— Exercise description —
Lines in the listing below that contain the string "Page" are to be found and copied.

BEGIN

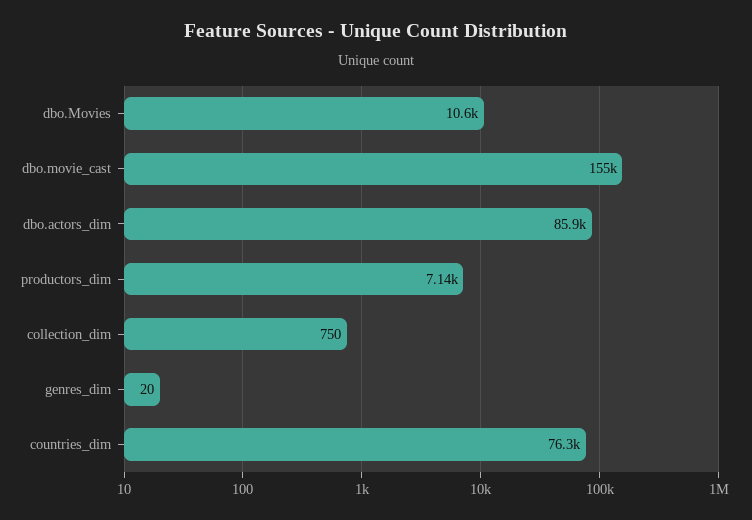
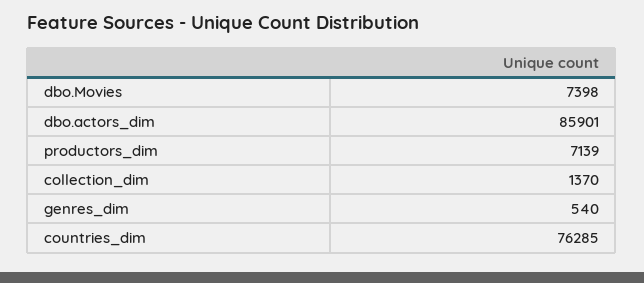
dbo.Movies: 10600 -> 7398
dbo.movie_cast: 155000 -> none
collection_dim: 750 -> 1370
genres_dim: 20 -> 540

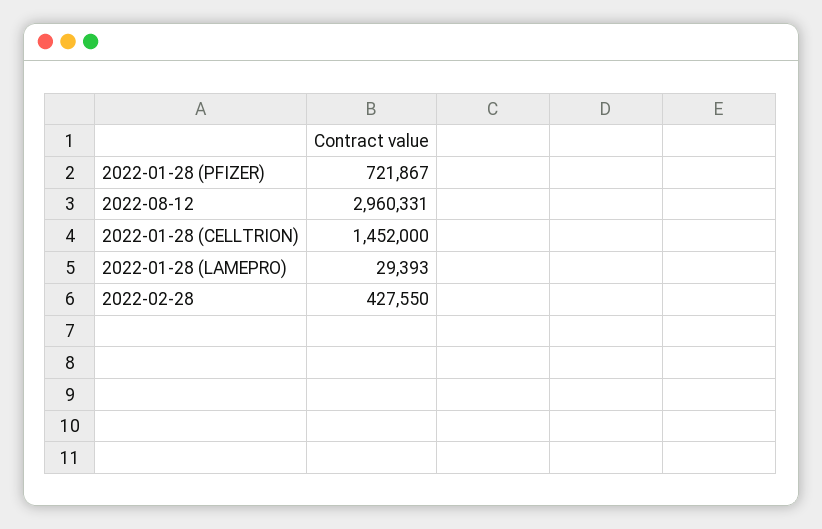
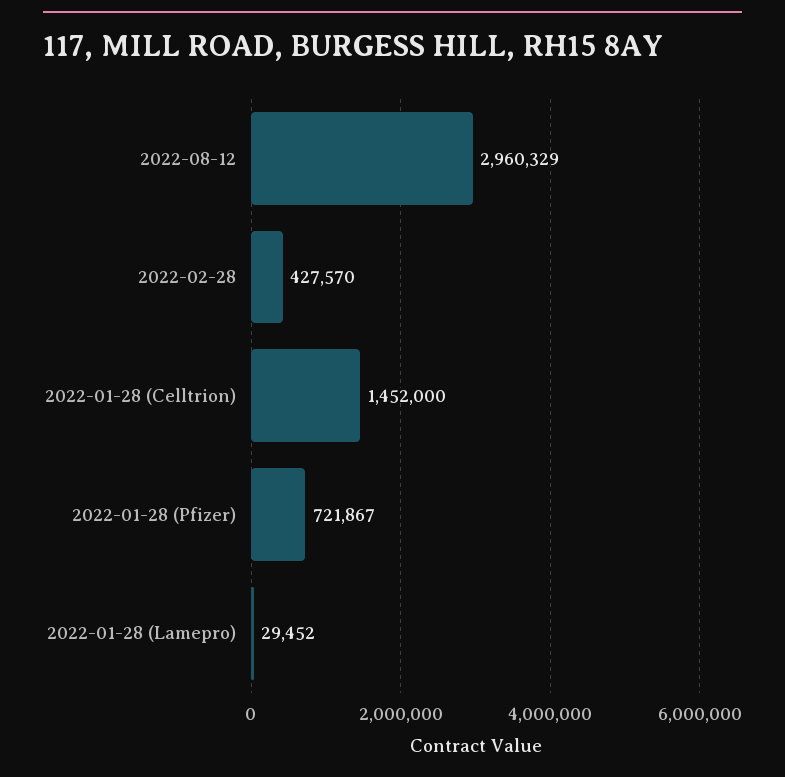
2022-08-12: 2960331 -> 2960329
2022-01-28 (LAMEPRO): 29393 -> 29452
2022-02-28: 427550 -> 427570

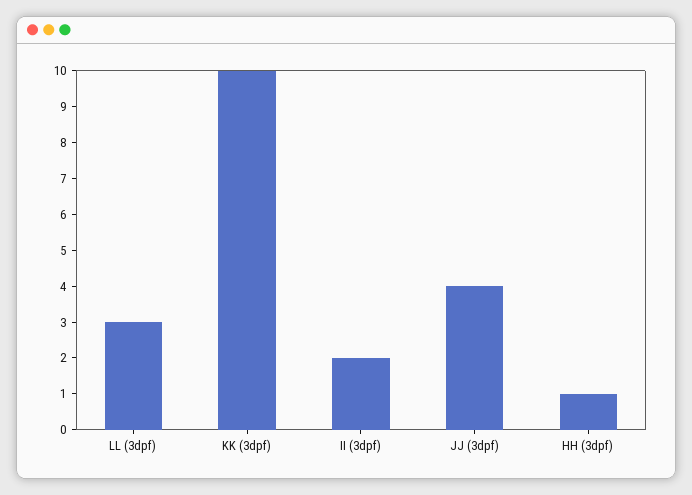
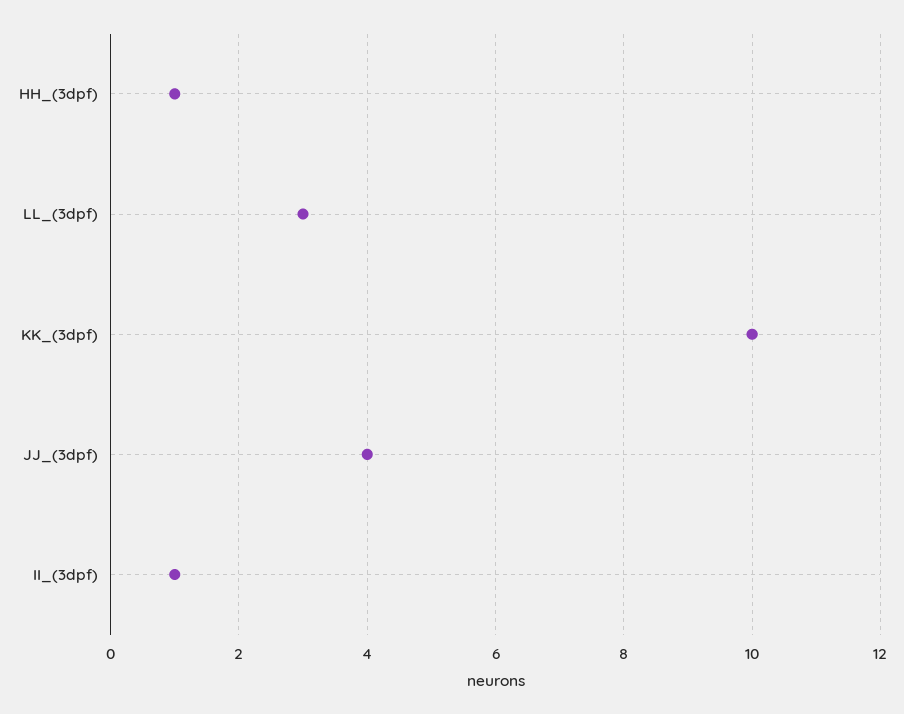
II (3dpf): 2 -> 1

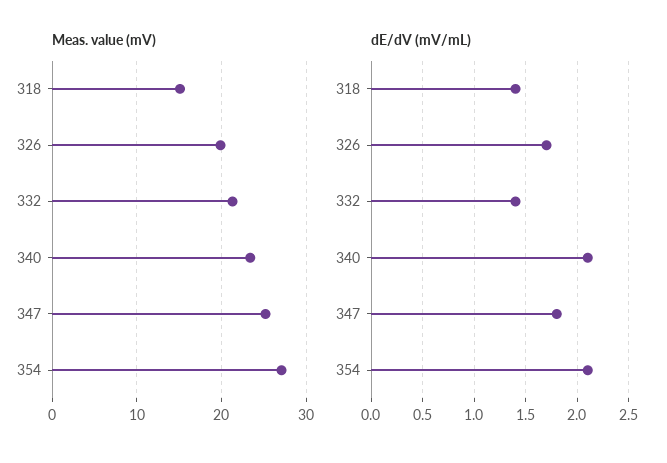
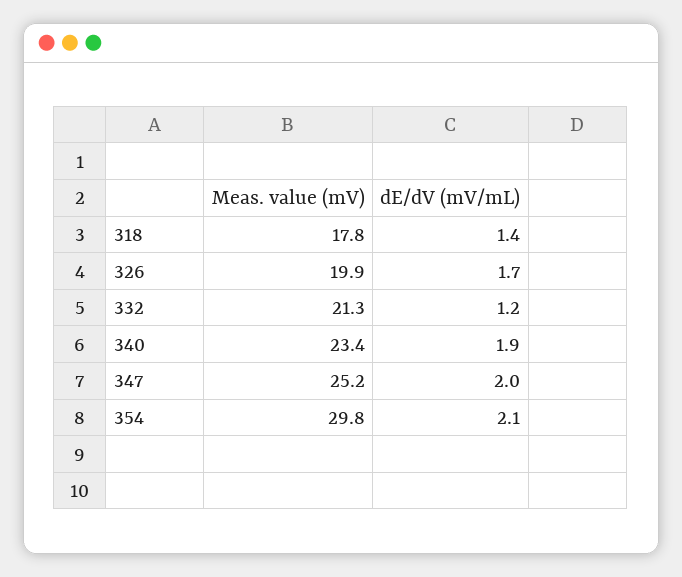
Meas. value (mV), 318: 15 -> 17.8
Meas. value (mV), 354: 27 -> 29.8
dE/dV (mV/mL), 332: 1.4 -> 1.2
dE/dV (mV/mL), 340: 2.1 -> 1.9
dE/dV (mV/mL), 347: 1.8 -> 2

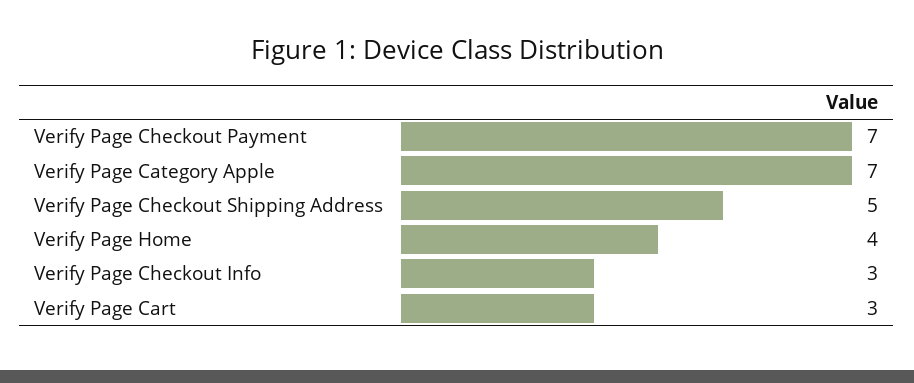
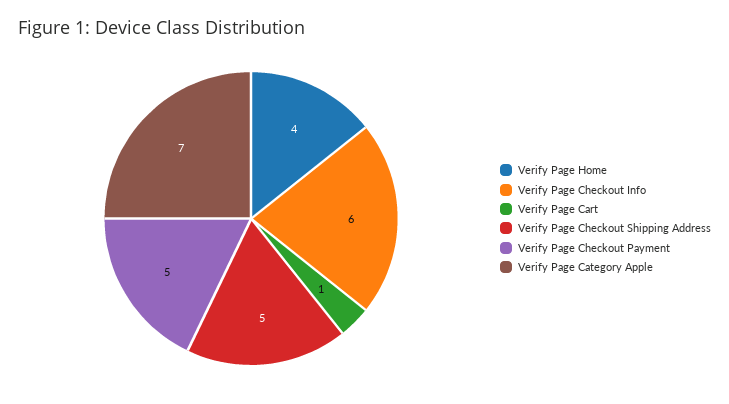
Verify Page Checkout Payment: 7 -> 5
Verify Page Checkout Info: 3 -> 6
Verify Page Cart: 3 -> 1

END

— Solution —
Verify Page Checkout Payment: 7 -> 5
Verify Page Checkout Info: 3 -> 6
Verify Page Cart: 3 -> 1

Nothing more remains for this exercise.